France’s biggest death metal band, Gojira, performed amid shooting flames with
the lyric singer Marina Viotti, and dancers swung from poles over the Pont
Neuf.
Axelle
Saint-Cirel, a French mezzo-soprano from Guadeloupe, sang a new arrangement of
the French national anthem, La Marseillaise, draped in the tricolour flag on
the glass roof of the Grand Palais.
All this
time a mysterious, faceless figure was darting across the rooftops of the city
with the Olympic flame. At least one billion viewers were watching on TV and
social media, and the filmed segments were just as important as the live
performance, with France’s former football star Zinedine Zidane kicking off by
carrying the Olympic flame through a film set of kitsch 1960s cafe terraces on
to a Métro train. He arrived to cheers at the Trocadero.
The show,
which culminated at the Eiffel Tower, took place amid an unprecedented security
operation in the city, with 45,000 police officers and thousands of soldiers.
Tony
Estanguet, the three-time Olympic canoe champion who is the Paris Olympics’
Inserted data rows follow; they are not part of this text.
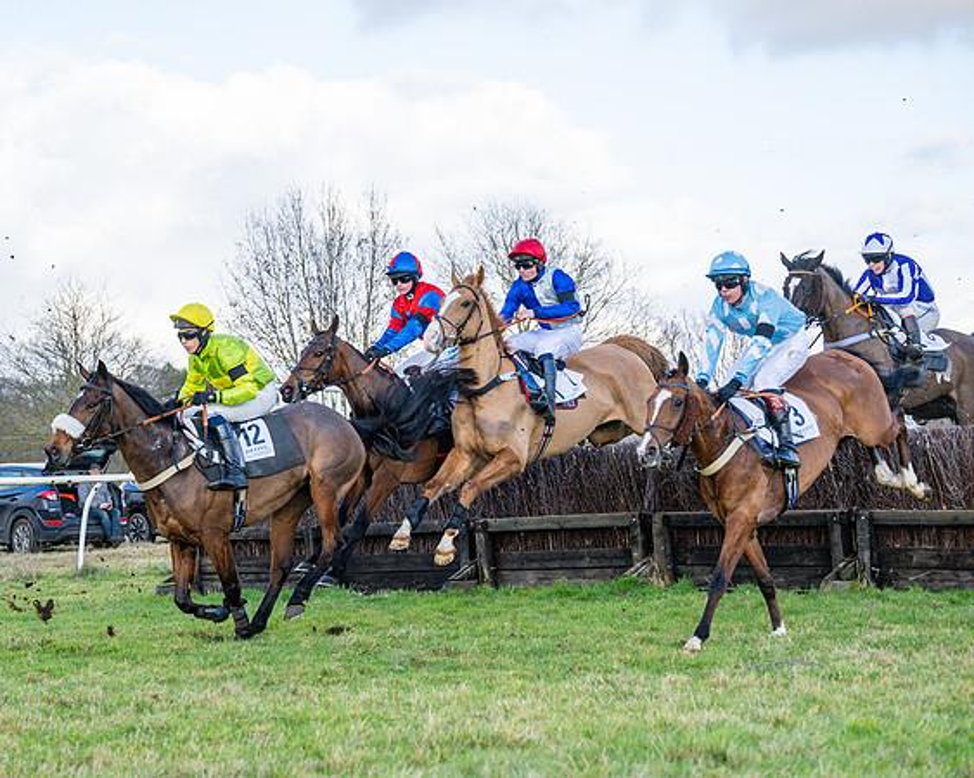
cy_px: 371
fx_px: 2470
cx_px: 342
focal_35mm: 86
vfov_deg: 17.9
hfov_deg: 22.2
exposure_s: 1/2000
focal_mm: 70
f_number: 4
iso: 500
chief organiser, told the athletes: “Welcome to your moment in history – live
it and love it.”
At the end,
Charles Coste, the oldest French Olympic champion at 100, took the flame from
his wheelchair, then passed it on to French judo great Teddy Riner and sprinter
Marie-José Pérec. They lit a cauldron attached to a giant balloon, before
Celine Dion sang Edith Piaf’s Hymn to Love, in her first public performance in
years, drawing huge cheers from the crowd.